__Document text__.
## Start

So surely that constitutes a penny (or a few more in contribution?).
I’m hoping this month I’ll have enough discretionary spending to buy your book, I’ve been looking forward to it. I doubt it though.
But state sector employees pay them too – albeit at reduced rate as they are also paying a pension, I agree
But your NI does nothing to make up the difference they are paying for, on average, on top of their own NI
This is a confused argument. Your quarrel (intentional or not) is actually with pension credits not the pension system. If I retire on a private personal pension of £5,600 then exactly the same argument can be made of why should people who haven’t paid a penny get any pension credits.
The £5,600 (always trotted out) includes people with only a few years’ service, and it includes those who have taken a career break.
It is “gold-plated” for two reasons – there is virtually no chance of the government defaulting on payment, and a private sector employee on similar contributions would need a pension pot of £600,000 to accrue the same annual pension.
No it is not a confused argument
It is a statement of facts
But you are not sting a fact
£5,600 od pension can be bought, gold latex, now for less than £100,000. why are you mis-stating fact?
“gold latex”?
Visions of Dick Emery saying “I do like your software”.
£5,600 with inflation adjustment will cost between £130,000 and £150,000. Without inflation, around £100,000.
OK, let’s go with the £5,600 pension for £100k.
On a final salary basis (because we must assume that those in retirement now, to whom the £5,600 applies, were on final salary schemes – and I entirely understand that the number will be lower in future because so many schemes are moving to career average) that means a final salary of £8,400. You’re ignoring length of service.. so I will too.. our worker has got 40 years service, OK?
If we assume 2.5% annual salary increase, and a steady 5% return on money paid in, then a private sector worker wanting to get the same pension needs to pay in 18% of salary (gross, ee + er) in each and every one of those 40 years.
To get an index linked pension, which we both know is what we should be looking at, the contribution needs to be more like 27% (or we could bump up our annual return on investments to 7% to do the job).

## End

__Dataset excerpt__.
## Start

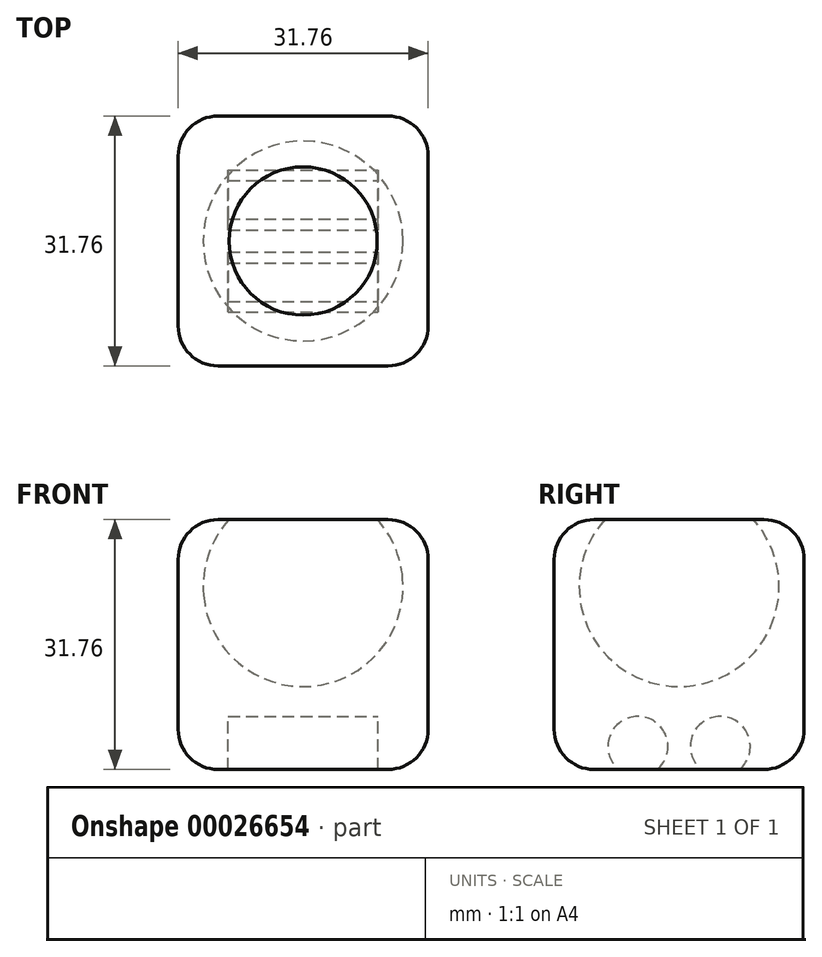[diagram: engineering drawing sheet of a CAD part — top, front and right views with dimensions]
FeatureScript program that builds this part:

## End

__Set problem__.
From the pension discussion, pull out the passage starting at "The £5,600 (always" and ending at "pension for £100k.", copied word for word.

__Problem solution__.
The £5,600 (always trotted out) includes people with only a few years’ service, and it includes those who have taken a career break.
It is “gold-plated” for two reasons – there is virtually no chance of the government defaulting on payment, and a private sector employee on similar contributions would need a pension pot of £600,000 to accrue the same annual pension.
No it is not a confused argument
It is a statement of facts
But you are not sting a fact
£5,600 od pension can be bought, gold latex, now for less than £100,000. why are you mis-stating fact?
“gold latex”?
Visions of Dick Emery saying “I do like your software”.
£5,600 with inflation adjustment will cost between £130,000 and £150,000. Without inflation, around £100,000.
OK, let’s go with the £5,600 pension for £100k.